Ever since Ford dropped the midsize Ranger pickup in late 2011, the company has been pestered regularly and repeatedly about replacing it. The answer has always been there’s too much overlap with the F-150 in price, size and fuel economy.
But things have changed. In the past 12 months:
- The 2015 aluminum-bodied Ford F-150 is bigger than the old steel-bodied truck it replaces. Its price has risen, along with a modest fuel economy gain. The F-150’s starting price of $27,225, including shipping, is up more than $5,000 since Ford dropped the compact Ranger.
- General Motors -- in a rare truck marketing win over Ford -- successfully launched the midsize Chevrolet Colorado and GMC Canyon without cannibalizing the Chevy Silverado and GMC Sierra. Now GM has three sizes of trucks: midsize, full-size and heavy duty. With the widest variety of trucks in the industry, GM customers can choose the size of truck that best fits their needs and budget and are not forced to buy a truck that is too large.

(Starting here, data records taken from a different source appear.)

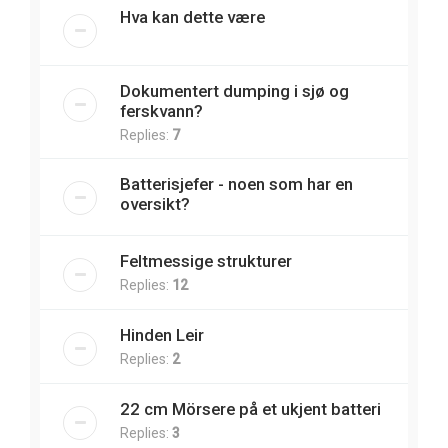
Hva kan dette være
Dokumentert dumping i sjø og
ferskvann?
Replies:
7
Batterisjefer - noen som har en
oversikt?
Feltmessige strukturer
Replies:
12
Hinden Leir
Replies:
2
22 cm Mörsere på et ukjent batteri
Replies:
3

- Competition in the midsize truck segment is increasing. Mercedes-Benz, in a deal with Nissan, will be selling a pickup. Mercedes has said it has no plans to sell the truck here, but some U.S. dealers want it. Hyundai appears to be ready to greenlight a pickup based on the Santa Cruz concept. A decision is expected this fall, according to Hyundai.
This has left the door to North America open for the version of the Ranger sold overseas and known internally as global Ranger. There also is talk of Ford reintroducing the Bronco nameplate on a vehicle based off the global Ranger platform. That makes perfect sense.